Um homem de meia-idade entra na sala com um notebook na mão. Dois alunos, que pareciam perdidos, entram logo depois.

- Richard, o que você está fazendo aqui? - o homem pergunta para o cara espantado. Ele sorri de um jeito encantador.

- Troquei de curso, professor Marcos.

Ele dizia enquanto se ajeitava em frente à Gisele, ficando na minha diagonal. Eles estavam na fileira da parede; Gisele estava virada para frente e Richard sentou virado para o meu lado.

- Bom dia, pessoal - o professor Marcos falou, indo para frente da mesa. - Semestre novo, turma nova, para mim matéria velha e para vocês uma novidade.

Rimos.

- Bem, vamos começar com algo muito formal. Que tal uma poesia ou poema para iniciarmos essa nova caminhada? - ele vai até o quadro e escreve algumas informações.

- Vocês têm duas horas para fazer o que vier à cabeça. Enquanto isso, vou atrás da chamada da turma - ele sai da sala, deixando a porta fechada.

- Então, Emmanuela, né? O que você vai fazer? - Gisele pergunta para mim. Vejo dois olhos verdes fixados em mim.

- Acho que vou começar pensando. Não estou decidida, vou começar e classificar no final.

- Acho que vou fazer uma poesia, adoro rimas - ela abre seu caderno e começa a escrever.

Richard sorri para mim, devolvo o sorriso e volto minha atenção para o caderno.

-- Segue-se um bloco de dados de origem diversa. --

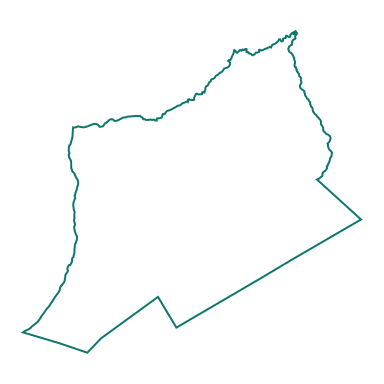 outline of Capitán Sarmiento, Buenos Aires, Argentina
{"feature_id": "61730980B51809222363415", "entity_name": "Capitán Sarmiento", "entity_type": "district", "adm_level": 2, "iso_a3": "ARG", "parent_name": "Argentina", "parent_adm1": "Buenos Aires", "projection": "robinson", "projection_center": [-59.868, -34.142], "detail": "fine", "context": "isolated", "style": "outline", "palette": "teal", "viewbox_px": 384, "rotation_deg": 0, "n_neighbors": 0, "source": "geoboundaries", "source_scale": "gbopen_adm2", "svg_char_len": 5779}
<svg xmlns="http://www.w3.org/2000/svg" viewBox="0 0 384 384"><path d="M361.0,219.5L317.0,179.5L319.1,178.6L319.6,178.0L320.7,177.4L321.2,176.7L322.1,176.3L322.4,175.4L322.5,173.3L322.8,172.7L323.8,171.6L325.0,171.0L325.8,170.1L327.0,168.3L326.8,166.4L327.6,165.8L327.8,164.6L329.1,162.5L329.9,159.8L330.1,158.2L331.4,156.5L331.6,155.5L331.9,152.7L331.3,151.5L329.6,149.8L328.9,148.9L328.2,147.0L327.9,146.0L328.1,145.1L327.7,144.2L327.6,143.4L329.0,142.3L329.5,141.5L329.9,140.7L330.0,139.8L330.5,138.9L330.5,137.8L330.2,136.7L329.5,135.8L328.3,134.8L327.4,134.3L326.2,133.9L324.4,131.7L323.6,131.3L323.3,130.5L323.2,128.5L322.9,127.3L322.4,126.2L321.0,124.3L320.9,121.1L320.3,119.9L316.9,116.2L316.3,115.1L314.9,114.3L313.9,112.4L313.1,111.7L312.7,110.2L312.6,108.8L312.1,107.5L311.0,106.5L310.9,105.6L310.1,104.0L310.3,102.6L310.0,102.1L309.3,101.6L309.0,100.7L308.0,99.1L307.2,98.7L306.2,96.8L305.2,95.6L304.8,93.4L304.4,92.7L304.4,91.2L302.8,89.9L301.8,89.3L300.4,88.0L300.0,86.5L300.1,85.1L301.4,82.8L301.3,81.4L300.8,80.3L301.0,78.2L300.5,77.0L299.2,76.2L298.9,73.9L298.2,73.0L297.7,72.0L296.9,71.5L296.6,70.4L296.8,69.6L296.2,69.1L296.1,68.1L295.9,67.4L295.0,66.9L294.8,66.3L294.5,65.8L294.7,63.7L295.1,62.9L295.0,61.7L294.2,59.4L294.2,57.8L293.6,57.0L293.1,55.7L291.5,53.2L291.0,53.0L289.2,51.7L288.3,49.2L288.4,48.3L288.9,47.6L289.2,46.4L291.0,45.2L291.7,45.0L292.2,43.4L292.0,41.8L292.2,41.2L292.8,40.5L293.6,39.5L294.9,39.1L295.4,38.2L295.1,36.4L295.3,35.7L296.0,35.1L296.3,34.5L296.9,34.1L296.7,33.8L296.4,33.6L296.7,33.4L296.8,33.1L296.6,32.9L295.9,33.0L295.8,32.5L295.9,32.1L295.3,32.1L295.3,31.3L293.7,32.2L293.7,32.6L294.2,33.9L294.0,34.1L293.8,34.2L293.5,34.0L292.6,33.1L292.4,33.0L291.9,33.1L291.6,33.7L290.3,34.7L290.2,35.3L290.4,36.0L290.0,36.8L289.4,37.2L288.5,36.9L287.1,35.9L286.2,35.7L285.9,36.2L286.0,37.1L285.8,37.8L285.2,38.1L284.0,38.3L282.9,38.9L283.1,40.4L282.5,41.3L281.7,41.5L281.2,41.2L280.9,40.4L279.8,39.2L278.9,39.5L278.5,40.6L278.0,41.4L276.2,43.0L274.0,44.2L273.0,44.5L272.0,45.2L271.1,47.4L270.1,46.8L268.9,47.5L267.6,47.8L266.6,48.6L265.3,48.7L263.5,49.8L261.5,50.4L259.7,49.7L259.1,49.9L259.1,50.4L259.4,50.9L259.4,51.4L259.2,51.9L258.8,52.2L257.1,52.6L255.9,52.6L254.6,54.2L252.8,55.3L251.7,54.8L251.4,54.2L250.9,53.8L248.7,53.3L248.6,52.6L248.3,52.2L248.0,52.1L247.4,52.2L246.5,52.0L246.5,50.8L246.7,49.8L246.6,49.2L245.6,48.9L245.3,49.0L244.6,49.8L244.2,49.9L243.4,49.9L242.8,49.5L242.4,49.5L242.2,49.6L241.9,50.4L241.5,50.7L241.2,50.7L240.3,50.0L239.9,50.0L239.3,50.4L239.1,50.9L238.7,51.4L237.8,52.2L237.0,52.7L236.5,52.7L235.3,50.6L234.7,50.2L234.3,50.1L234.1,50.5L234.1,51.0L233.4,53.7L233.1,54.5L232.0,56.3L231.3,58.5L230.7,59.7L229.5,60.2L229.1,60.1L228.5,60.3L228.2,60.9L228.3,61.2L228.8,61.4L229.2,61.7L229.8,62.4L230.1,63.1L230.0,64.2L229.1,66.3L227.7,67.4L227.0,67.8L225.5,68.1L224.2,68.6L222.7,70.9L221.5,72.1L220.6,72.6L220.1,72.6L217.6,74.9L215.8,75.9L214.9,77.5L214.3,78.2L212.6,79.1L212.0,79.1L211.3,79.5L210.9,80.2L210.9,80.7L210.6,81.5L210.3,81.7L209.4,82.1L208.6,83.4L208.3,84.5L207.9,85.1L207.4,85.7L206.2,86.3L205.8,86.9L205.4,88.0L205.3,89.7L204.6,91.7L204.5,92.6L204.0,92.6L203.3,92.0L202.3,92.2L202.0,94.1L201.8,94.2L198.2,94.4L196.9,93.7L196.4,93.7L196.1,93.9L194.2,97.4L194.1,99.7L193.6,100.0L192.4,100.0L189.7,99.8L189.3,99.3L188.1,99.5L188.0,100.0L188.1,101.3L187.8,102.0L187.4,101.6L186.6,101.5L184.9,102.5L183.0,103.0L182.4,103.3L180.6,104.9L179.7,105.4L177.5,105.8L175.6,107.2L175.0,107.6L174.4,107.7L171.9,109.3L169.5,110.2L167.6,110.8L166.6,111.4L165.2,113.1L164.8,113.9L164.3,114.1L164.2,113.9L163.6,113.9L162.9,114.1L162.6,114.4L161.7,117.6L159.8,118.2L157.2,118.4L156.8,119.0L156.7,120.6L156.0,120.7L155.6,120.6L154.6,119.9L153.9,119.6L152.1,120.0L150.7,119.5L149.4,119.8L148.2,119.8L147.0,120.0L145.7,119.8L144.9,119.2L143.8,119.3L143.3,119.1L143.0,118.8L143.0,118.5L142.6,117.7L141.6,117.3L140.5,116.3L139.8,115.9L137.6,116.1L135.7,115.9L133.9,116.2L132.6,116.1L131.0,116.5L128.1,116.5L126.6,116.9L126.2,117.0L125.8,117.4L125.0,117.5L123.5,117.4L117.7,120.4L116.0,120.9L114.6,120.9L113.8,120.4L113.0,119.5L112.5,119.3L111.6,119.4L111.0,119.2L110.7,119.4L109.4,119.8L108.5,120.8L106.9,122.1L106.9,122.5L104.8,123.6L104.3,124.2L103.4,125.9L103.2,126.1L101.9,126.6L99.6,126.8L99.2,126.0L98.5,125.6L98.0,124.9L96.4,124.0L95.7,123.9L93.9,124.0L91.5,124.7L87.8,126.3L84.2,127.3L83.4,127.3L81.2,127.0L78.2,126.4L77.6,126.5L76.3,127.1L75.1,127.4L73.7,127.7L73.2,127.5L73.2,128.0L72.9,128.9L72.5,136.6L72.2,138.3L71.8,139.4L70.6,144.0L70.0,145.0L69.3,145.4L68.9,146.7L68.7,150.9L69.3,152.4L69.4,153.5L68.7,154.8L68.9,155.6L69.1,157.1L69.2,157.5L69.8,158.2L70.2,159.5L70.9,160.6L71.0,161.2L71.2,164.6L71.2,167.7L71.4,168.9L72.0,169.6L72.2,170.9L72.6,171.7L74.3,173.3L74.6,173.9L74.8,175.2L75.3,175.7L75.8,177.0L77.8,180.1L78.2,181.8L78.1,184.6L77.1,187.3L76.8,189.4L76.0,191.2L75.8,192.3L75.4,193.1L75.3,194.5L74.5,195.6L75.1,197.6L75.3,198.4L74.6,199.3L73.5,202.7L73.2,204.8L73.8,209.7L74.7,212.2L74.3,214.7L74.3,217.1L74.6,217.8L74.0,219.9L74.2,221.3L75.0,224.2L74.8,225.7L74.1,227.0L74.4,228.9L75.2,232.4L76.4,235.4L77.1,236.6L76.8,239.9L75.7,243.2L75.2,243.9L75.0,244.9L74.4,250.3L74.4,253.0L73.7,255.4L73.4,257.1L72.4,258.1L72.0,259.2L72.1,260.4L71.9,262.0L70.2,265.0L69.2,265.0L67.9,266.8L67.4,268.2L67.3,269.0L67.9,270.5L67.5,272.0L66.5,273.1L66.1,274.0L65.6,274.4L65.3,275.4L65.3,276.9L64.6,280.8L64.0,282.3L62.6,284.0L62.1,285.2L61.5,285.2L61.0,286.0L60.2,287.5L59.5,290.5L58.6,292.2L54.9,297.2L53.6,299.4L48.6,306.9L46.8,308.8L45.9,310.0L43.3,313.8L41.4,316.2L40.5,318.0L38.4,320.9L36.9,322.6L31.8,326.5L30.8,327.8L28.7,329.2L24.7,331.2L23.0,332.4L59.6,343.3L87.3,352.7L101.0,338.4L158.0,296.9L176.4,327.6L262.7,277.1L291.5,259.9L361.0,219.5Z" fill="none" stroke="#0f766e" stroke-width="2"/></svg>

Escrever parece uma tarefa simples comparado à matemática ou química. Escrever vai muito além do conhecimento físico, é mais do que o esperado. Escrever é dar vida às palavras, expressar emoções e devoções, compreender, entender e palpitar. Muito mais que uma simples fórmula. Escrever é cativar, pensar e querer impressionar.

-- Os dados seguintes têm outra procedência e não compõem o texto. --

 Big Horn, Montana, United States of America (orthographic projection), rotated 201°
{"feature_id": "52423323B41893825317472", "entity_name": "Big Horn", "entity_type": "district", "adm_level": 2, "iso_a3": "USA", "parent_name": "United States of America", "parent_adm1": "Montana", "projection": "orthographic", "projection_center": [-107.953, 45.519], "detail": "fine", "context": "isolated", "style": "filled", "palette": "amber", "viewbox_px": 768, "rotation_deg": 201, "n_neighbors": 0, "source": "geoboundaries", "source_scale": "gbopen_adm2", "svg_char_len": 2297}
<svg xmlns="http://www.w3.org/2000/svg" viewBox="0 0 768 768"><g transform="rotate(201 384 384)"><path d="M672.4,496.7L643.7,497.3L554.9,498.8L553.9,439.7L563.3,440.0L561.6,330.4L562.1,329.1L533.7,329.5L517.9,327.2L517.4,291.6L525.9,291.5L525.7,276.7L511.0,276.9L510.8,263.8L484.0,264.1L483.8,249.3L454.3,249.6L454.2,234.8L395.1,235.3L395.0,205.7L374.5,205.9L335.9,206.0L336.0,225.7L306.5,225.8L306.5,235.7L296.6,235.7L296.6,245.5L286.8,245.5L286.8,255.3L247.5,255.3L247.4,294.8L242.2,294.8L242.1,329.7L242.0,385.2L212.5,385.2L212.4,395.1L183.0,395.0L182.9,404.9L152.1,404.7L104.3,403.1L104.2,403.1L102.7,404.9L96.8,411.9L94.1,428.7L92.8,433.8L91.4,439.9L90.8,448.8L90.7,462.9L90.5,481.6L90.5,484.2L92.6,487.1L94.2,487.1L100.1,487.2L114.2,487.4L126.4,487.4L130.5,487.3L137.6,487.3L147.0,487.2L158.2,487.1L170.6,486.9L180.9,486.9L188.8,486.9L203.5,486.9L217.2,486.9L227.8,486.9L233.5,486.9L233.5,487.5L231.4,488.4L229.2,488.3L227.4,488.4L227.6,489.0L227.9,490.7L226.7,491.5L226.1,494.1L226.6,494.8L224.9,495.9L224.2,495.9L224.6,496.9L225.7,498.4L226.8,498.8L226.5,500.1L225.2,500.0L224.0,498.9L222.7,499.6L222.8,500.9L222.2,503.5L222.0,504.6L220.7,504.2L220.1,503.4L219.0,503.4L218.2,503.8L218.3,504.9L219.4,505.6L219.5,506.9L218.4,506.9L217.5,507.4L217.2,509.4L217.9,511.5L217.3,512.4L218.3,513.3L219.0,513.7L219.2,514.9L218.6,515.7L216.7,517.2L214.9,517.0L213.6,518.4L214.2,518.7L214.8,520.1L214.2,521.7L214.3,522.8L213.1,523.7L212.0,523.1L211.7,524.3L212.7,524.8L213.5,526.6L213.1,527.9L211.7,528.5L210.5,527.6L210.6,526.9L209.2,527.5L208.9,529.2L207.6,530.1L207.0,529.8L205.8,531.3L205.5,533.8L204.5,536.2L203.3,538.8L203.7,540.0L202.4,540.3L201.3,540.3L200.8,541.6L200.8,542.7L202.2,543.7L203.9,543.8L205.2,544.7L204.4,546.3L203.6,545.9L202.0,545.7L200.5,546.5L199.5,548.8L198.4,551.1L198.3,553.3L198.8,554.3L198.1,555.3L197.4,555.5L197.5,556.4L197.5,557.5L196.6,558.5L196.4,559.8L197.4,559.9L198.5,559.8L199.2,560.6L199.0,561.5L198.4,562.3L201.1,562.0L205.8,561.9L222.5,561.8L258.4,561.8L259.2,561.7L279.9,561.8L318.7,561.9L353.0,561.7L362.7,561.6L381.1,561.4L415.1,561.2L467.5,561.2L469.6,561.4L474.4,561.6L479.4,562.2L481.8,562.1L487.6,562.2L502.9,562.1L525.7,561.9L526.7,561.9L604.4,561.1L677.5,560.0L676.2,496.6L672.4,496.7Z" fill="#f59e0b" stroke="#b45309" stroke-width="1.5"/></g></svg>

Não iria falar sobre romance, sobre como a vida é patética, nem mesmo sobre a natureza ou as pessoas. Queria apenas mostrar que se pode fazer poema ou poesia de qualquer maneira.

- E aí, como ficou o de vocês? - Richard pergunta, parecendo atrapalhado.

- Eu nem comecei... - Gisele fala, olhando pela janela.

Eu li o meu poema enquanto ele me olhava admirado.

- Bem, acho que sobrou para mim escrever sobre o amor - Richard fala.

- Então...? - incentivo ele a ler.

- Quem diria que agora estaria olhando para trás, nem pensaria que o tempo me ajudou a continuar. Ficaria devastado se de novo eu te encontrar. Seu sorriso permanece nas minhas lembranças, cravado nos meus pensamentos, só que neste momento não é ele que anseio mais. Lamento o decorrido, mas agora somos bons amigos que nem se falam mais.

Aquele sorriso que me dava calafrios invadiu meus pensamentos. Eu precisava deixar tudo isso para trás. Não devia pensar nele. Eu evitava o tempo inteiro, mas era doloroso demais fingir que nesses últimos meses eu não fui afetada.